>From: "Paul Miller" <[EMAIL PROTECTED]>

> I don't see MITEL staff making communication difficult or 
> discouraging beta testers. 

Every time one beta tester mentions a problem that would
save another tester the trouble of having to solve that
same problem, the MITEL staff insists that the list
should not be used to discuss such things.   If you
don't consider that discouraging then I don't think
you understand the difficulty of thoroughly testing
a complex product.

> That SHOULD be enough stimulate 
> any fair minded person to ask well thought out questions that serve 
> to improve the product for all our benefit.

Which is exactly why I consider this issue important.  With
RedHat, Mandrake or other more popular distributions there
would be many other places to find other people's experiences
with a new or beta product.   SMEserver is much more
specialized with a smaller following and there is nowhere else
to find detailed discussion about it.

> I do not think non paying consumers or testers 
> have a right to demand anything beyond what is freely offered or any 
> kind of guarantee or to be personally critical of individuals.

I am not making any demands.  I am just stating facts about
my experience with the product that the authors may not
otherwise realize.   They can ignore me or consider my
experience atypical if they want.    

> I am sure that each devinfo contributor has an item where they think 
> e-smith could improve.  So why don't we see more contributors post 
> details of what is wrong and how they would right what is not 
> necessarily broken but needful of improvement?

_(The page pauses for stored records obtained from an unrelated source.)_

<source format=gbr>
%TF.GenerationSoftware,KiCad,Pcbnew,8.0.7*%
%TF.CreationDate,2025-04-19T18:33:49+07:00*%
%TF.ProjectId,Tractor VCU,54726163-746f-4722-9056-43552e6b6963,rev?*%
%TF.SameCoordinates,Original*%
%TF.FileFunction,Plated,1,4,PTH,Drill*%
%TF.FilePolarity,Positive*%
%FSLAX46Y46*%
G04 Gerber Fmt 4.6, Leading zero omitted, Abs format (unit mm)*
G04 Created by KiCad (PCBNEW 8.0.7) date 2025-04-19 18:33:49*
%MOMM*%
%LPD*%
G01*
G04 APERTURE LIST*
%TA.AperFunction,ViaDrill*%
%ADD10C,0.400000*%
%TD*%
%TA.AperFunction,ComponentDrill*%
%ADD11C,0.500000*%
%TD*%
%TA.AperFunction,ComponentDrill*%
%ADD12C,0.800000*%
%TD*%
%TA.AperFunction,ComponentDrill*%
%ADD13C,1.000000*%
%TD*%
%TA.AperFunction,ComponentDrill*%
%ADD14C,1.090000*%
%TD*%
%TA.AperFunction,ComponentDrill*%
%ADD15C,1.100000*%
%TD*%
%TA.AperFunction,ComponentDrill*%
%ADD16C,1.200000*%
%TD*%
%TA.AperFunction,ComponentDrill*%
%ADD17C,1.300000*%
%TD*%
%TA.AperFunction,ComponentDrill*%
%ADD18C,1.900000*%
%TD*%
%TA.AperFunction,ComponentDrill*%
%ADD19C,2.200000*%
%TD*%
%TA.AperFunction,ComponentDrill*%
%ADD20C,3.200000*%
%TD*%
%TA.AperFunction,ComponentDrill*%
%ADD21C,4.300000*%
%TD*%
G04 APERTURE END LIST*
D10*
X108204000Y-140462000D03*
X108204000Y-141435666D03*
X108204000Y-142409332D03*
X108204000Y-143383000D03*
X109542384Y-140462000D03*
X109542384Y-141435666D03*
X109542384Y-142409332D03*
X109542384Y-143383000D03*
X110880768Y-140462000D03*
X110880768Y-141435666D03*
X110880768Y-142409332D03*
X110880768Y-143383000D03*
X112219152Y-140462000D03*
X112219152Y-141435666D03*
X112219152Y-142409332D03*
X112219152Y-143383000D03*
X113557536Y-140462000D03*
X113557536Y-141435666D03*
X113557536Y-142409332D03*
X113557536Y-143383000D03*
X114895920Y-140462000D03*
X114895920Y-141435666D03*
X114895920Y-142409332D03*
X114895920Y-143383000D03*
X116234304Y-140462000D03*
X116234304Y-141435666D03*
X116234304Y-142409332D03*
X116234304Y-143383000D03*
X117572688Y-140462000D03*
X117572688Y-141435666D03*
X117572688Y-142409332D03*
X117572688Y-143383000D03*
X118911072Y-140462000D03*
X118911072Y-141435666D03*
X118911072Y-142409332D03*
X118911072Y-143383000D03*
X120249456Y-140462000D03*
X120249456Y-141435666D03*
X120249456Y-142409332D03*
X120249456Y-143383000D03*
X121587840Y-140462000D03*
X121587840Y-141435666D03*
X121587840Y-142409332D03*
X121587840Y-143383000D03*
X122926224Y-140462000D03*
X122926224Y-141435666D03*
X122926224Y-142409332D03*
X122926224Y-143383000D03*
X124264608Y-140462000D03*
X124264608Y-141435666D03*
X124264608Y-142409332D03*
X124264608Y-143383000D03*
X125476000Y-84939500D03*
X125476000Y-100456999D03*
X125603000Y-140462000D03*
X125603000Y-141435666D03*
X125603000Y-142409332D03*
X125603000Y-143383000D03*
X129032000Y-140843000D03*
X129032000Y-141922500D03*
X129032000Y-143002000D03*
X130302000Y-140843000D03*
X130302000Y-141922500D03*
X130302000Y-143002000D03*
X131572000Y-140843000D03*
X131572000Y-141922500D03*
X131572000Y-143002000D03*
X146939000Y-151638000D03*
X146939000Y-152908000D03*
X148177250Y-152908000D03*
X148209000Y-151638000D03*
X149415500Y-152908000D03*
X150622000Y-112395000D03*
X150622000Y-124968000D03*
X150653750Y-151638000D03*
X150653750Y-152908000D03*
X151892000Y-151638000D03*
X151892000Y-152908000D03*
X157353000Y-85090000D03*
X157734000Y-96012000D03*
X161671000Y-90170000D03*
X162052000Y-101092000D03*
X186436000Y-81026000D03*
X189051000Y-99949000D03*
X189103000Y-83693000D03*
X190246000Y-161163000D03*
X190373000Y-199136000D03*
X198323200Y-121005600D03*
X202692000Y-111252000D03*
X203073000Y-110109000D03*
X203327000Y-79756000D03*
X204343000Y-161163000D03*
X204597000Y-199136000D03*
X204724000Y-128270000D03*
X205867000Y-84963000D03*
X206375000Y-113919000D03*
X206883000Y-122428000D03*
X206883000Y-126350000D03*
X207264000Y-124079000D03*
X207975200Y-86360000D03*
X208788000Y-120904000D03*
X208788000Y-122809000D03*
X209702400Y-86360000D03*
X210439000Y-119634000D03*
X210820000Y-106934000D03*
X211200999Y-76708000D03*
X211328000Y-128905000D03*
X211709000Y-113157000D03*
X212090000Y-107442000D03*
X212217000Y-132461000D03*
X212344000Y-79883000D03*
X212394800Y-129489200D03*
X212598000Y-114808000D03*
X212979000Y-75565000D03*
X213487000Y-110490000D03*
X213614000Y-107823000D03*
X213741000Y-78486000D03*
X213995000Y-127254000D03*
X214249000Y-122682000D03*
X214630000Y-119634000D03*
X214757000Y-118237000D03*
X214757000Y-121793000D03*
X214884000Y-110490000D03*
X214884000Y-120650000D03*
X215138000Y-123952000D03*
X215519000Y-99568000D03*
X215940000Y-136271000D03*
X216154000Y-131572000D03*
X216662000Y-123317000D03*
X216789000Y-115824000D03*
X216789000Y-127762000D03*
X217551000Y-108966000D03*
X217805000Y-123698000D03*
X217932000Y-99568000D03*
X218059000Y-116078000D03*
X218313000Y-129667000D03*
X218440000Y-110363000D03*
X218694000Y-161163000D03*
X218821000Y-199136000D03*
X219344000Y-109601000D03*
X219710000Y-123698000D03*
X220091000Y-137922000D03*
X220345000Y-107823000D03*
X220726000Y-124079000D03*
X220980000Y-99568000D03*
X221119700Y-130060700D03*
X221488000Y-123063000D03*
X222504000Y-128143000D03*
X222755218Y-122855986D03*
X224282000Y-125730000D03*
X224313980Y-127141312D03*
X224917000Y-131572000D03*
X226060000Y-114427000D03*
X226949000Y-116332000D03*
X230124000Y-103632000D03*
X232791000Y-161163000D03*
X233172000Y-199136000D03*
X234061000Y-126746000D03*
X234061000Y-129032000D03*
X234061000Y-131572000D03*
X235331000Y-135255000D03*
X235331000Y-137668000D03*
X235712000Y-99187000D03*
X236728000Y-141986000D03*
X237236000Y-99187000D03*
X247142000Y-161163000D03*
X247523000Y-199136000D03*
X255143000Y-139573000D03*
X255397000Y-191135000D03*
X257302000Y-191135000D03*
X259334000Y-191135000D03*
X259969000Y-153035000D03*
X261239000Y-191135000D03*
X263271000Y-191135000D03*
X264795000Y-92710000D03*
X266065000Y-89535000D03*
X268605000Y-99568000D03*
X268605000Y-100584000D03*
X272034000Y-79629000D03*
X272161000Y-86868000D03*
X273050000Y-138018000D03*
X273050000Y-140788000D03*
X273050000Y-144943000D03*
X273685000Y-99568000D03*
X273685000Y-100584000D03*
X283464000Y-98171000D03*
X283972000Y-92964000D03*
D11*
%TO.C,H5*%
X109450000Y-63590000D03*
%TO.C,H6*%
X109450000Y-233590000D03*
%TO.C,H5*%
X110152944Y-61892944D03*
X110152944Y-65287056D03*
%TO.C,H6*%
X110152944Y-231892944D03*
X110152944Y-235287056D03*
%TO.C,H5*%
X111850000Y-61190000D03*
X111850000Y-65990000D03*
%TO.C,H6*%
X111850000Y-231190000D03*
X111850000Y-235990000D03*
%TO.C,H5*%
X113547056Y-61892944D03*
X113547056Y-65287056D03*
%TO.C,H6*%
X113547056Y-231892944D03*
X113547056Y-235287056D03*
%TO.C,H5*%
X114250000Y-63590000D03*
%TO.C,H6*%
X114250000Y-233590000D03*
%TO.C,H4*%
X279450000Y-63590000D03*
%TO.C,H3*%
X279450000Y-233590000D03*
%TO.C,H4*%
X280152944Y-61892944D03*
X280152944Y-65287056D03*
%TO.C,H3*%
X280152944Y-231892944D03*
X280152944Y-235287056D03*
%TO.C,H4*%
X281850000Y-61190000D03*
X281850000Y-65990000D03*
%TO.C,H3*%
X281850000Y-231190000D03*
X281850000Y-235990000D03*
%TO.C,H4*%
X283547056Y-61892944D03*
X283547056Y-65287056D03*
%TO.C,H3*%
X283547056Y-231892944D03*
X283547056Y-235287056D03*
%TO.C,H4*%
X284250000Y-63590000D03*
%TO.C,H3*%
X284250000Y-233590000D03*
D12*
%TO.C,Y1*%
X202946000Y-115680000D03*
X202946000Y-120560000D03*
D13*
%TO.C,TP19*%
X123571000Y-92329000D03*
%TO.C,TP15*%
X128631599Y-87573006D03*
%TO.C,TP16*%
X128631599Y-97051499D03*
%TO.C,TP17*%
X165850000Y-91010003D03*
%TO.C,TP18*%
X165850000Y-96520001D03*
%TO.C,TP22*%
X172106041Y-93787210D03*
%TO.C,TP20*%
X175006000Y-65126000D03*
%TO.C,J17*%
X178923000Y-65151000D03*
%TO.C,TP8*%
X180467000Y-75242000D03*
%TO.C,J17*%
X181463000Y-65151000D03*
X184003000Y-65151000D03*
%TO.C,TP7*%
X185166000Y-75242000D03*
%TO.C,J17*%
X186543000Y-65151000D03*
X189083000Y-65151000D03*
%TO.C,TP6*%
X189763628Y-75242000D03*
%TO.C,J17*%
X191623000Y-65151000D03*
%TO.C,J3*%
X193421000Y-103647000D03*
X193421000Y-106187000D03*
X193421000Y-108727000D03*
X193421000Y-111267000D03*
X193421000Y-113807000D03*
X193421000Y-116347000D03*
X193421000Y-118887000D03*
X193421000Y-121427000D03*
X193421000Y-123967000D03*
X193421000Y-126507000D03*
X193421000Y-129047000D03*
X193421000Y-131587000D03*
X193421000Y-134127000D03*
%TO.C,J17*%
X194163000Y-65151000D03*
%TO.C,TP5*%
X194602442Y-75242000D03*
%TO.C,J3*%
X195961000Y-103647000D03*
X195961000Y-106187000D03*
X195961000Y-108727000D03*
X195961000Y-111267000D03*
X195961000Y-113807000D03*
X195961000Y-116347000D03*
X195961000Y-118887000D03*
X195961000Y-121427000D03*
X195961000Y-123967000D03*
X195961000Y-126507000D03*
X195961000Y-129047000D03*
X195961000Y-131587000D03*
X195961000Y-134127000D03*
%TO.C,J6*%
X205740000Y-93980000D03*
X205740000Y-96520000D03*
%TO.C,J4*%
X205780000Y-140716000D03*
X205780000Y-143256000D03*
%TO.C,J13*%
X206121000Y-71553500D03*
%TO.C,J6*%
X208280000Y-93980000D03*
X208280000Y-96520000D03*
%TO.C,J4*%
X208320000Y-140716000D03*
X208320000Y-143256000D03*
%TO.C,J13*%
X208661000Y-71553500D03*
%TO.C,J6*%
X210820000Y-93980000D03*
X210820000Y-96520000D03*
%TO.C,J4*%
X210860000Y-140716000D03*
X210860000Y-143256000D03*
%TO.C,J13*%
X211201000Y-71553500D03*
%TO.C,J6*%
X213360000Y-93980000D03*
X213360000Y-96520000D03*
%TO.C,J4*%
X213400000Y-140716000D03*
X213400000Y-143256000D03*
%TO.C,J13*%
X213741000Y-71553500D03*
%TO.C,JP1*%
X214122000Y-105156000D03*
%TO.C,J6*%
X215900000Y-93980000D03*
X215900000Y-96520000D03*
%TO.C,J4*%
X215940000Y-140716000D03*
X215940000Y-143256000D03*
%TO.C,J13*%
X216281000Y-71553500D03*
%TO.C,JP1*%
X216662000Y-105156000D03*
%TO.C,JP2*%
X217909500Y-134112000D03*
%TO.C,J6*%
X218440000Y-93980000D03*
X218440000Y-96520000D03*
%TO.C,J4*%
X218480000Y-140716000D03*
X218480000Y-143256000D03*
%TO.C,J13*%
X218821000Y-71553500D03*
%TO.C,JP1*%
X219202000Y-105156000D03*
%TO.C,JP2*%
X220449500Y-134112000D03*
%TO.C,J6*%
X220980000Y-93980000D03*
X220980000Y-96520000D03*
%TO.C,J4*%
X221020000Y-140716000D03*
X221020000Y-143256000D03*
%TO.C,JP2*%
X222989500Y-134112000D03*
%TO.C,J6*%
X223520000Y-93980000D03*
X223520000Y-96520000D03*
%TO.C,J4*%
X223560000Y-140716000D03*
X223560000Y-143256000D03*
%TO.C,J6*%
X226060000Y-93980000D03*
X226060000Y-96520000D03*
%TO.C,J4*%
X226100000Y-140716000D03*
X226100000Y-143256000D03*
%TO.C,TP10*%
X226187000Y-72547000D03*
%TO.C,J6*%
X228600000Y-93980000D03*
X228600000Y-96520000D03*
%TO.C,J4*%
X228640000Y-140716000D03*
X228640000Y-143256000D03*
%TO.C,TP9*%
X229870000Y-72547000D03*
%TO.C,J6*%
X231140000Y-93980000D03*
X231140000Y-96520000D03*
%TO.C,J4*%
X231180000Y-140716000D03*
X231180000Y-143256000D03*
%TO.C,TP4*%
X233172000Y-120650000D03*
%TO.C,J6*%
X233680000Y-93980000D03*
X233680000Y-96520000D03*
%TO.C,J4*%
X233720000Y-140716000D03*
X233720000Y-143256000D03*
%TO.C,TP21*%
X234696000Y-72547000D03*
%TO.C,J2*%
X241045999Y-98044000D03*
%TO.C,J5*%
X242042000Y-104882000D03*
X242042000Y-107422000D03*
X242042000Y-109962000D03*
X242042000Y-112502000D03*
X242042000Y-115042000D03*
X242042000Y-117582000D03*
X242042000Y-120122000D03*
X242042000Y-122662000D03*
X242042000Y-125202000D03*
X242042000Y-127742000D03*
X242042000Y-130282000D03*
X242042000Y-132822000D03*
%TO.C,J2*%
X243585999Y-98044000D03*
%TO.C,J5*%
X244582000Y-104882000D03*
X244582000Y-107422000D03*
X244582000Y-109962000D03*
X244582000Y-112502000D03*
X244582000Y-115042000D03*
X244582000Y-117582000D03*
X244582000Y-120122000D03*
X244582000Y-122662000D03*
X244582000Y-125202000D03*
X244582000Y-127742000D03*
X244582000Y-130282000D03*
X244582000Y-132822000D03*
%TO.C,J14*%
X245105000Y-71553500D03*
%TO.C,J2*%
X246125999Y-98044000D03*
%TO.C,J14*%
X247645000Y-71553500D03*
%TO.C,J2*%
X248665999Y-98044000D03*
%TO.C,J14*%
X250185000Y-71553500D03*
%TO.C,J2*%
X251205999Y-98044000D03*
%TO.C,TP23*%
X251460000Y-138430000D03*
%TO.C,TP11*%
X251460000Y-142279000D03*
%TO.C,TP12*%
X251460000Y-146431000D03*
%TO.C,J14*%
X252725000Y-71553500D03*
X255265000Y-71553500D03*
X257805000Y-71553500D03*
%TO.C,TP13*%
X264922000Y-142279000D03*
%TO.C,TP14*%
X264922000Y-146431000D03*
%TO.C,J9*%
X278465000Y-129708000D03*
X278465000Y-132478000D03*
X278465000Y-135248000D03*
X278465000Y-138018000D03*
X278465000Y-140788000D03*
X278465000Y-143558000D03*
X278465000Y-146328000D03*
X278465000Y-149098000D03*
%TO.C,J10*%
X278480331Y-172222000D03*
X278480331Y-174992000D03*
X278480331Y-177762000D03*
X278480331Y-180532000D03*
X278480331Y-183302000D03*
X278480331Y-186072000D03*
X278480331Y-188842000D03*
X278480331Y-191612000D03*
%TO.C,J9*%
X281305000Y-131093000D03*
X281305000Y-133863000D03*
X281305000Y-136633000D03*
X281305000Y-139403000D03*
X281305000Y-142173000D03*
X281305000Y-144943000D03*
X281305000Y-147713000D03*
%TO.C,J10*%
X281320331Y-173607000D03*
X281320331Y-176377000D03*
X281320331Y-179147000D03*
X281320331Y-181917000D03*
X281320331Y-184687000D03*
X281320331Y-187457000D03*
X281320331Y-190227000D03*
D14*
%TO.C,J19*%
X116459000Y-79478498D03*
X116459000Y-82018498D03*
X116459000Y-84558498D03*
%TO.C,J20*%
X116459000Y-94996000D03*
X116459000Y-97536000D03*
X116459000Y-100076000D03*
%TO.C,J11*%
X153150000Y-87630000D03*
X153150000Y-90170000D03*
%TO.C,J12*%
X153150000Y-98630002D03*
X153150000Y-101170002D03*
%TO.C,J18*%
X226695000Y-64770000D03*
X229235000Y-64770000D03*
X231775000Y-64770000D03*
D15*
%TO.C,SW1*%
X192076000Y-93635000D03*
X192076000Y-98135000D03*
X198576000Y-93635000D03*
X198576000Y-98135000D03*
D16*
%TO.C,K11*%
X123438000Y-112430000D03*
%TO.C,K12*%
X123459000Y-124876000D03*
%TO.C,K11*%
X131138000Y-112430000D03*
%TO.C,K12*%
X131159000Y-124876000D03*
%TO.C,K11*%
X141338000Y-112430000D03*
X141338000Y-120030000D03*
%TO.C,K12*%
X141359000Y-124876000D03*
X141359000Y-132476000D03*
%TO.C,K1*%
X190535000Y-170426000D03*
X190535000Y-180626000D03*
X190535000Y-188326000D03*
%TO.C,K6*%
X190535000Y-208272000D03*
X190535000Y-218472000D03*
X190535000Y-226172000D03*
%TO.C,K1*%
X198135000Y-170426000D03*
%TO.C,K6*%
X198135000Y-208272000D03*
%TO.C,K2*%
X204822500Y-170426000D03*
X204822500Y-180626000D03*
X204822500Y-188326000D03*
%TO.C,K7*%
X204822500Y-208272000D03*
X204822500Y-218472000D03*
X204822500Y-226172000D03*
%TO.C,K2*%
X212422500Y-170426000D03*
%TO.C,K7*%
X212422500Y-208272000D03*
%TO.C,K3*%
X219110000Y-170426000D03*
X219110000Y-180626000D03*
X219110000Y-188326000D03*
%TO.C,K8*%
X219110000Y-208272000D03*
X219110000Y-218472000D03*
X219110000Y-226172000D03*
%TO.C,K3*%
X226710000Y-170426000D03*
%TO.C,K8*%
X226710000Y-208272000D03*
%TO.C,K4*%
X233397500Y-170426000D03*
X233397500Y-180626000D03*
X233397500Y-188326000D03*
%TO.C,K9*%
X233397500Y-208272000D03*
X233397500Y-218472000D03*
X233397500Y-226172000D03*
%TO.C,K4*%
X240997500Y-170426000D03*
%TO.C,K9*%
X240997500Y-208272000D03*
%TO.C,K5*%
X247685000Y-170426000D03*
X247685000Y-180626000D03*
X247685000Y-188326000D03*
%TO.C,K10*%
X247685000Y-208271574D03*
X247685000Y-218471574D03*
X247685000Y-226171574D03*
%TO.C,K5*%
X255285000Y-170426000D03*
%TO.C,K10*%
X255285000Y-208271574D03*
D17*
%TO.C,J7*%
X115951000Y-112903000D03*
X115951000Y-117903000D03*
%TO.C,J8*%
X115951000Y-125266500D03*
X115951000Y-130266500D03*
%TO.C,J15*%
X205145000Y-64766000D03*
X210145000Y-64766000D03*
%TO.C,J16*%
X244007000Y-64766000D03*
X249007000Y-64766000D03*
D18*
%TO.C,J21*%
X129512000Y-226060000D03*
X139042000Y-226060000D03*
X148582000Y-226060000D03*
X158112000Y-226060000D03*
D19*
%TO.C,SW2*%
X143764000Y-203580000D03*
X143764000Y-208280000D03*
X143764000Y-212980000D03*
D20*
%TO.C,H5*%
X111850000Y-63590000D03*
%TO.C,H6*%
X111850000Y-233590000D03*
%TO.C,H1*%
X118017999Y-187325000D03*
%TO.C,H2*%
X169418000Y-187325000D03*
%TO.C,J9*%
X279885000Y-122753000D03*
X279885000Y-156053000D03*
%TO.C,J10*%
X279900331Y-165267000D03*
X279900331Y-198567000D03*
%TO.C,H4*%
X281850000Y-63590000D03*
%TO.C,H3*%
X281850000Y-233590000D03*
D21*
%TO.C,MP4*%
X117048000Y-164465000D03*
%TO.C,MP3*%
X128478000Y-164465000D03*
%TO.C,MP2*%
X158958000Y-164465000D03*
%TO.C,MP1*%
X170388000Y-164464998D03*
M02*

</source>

They have tried, and repeated been told that this list is not
the proper place.   How long do you expect anyone to try
to be helpful after that? 

> To be concerned about lost production time on devinfo seems to me to 
> be pushing it.  After all, one should not be using the relatively 
> untested items on devinfo for production in a business.

The changes I mentioned were in released versions.   However, 
the point I am trying to make is that there is no way to completely
test a product as complex as an operating system other than
running it in a production environment.  One of the changes
I mentioned was in fact a bug that I (and probably others) would
have reported in the beta versions if the process were more
open.   Since none of the internal development is discussed I
assumed that like the other change, it was intentional even though
it was likely to cause problems in some common situations.

> In short, I don't think its appropriate for devinfo participants to 
> try to dictate policy on devinfo and I don't think it would be useful 
> for e-smith to change their policy on bugs.

I guess that depends on how you define useful.  I consider
reducing the changes that will break existing, working systems
in a version upgrade to be useful, and I believe that open discussion
of changes will have that effect so I have to disagree.  Perhaps it
belongs on a separate list from the one used for outside developers
but there isn't that much traffic here and I'd expect exactly the
same set of people to be interested.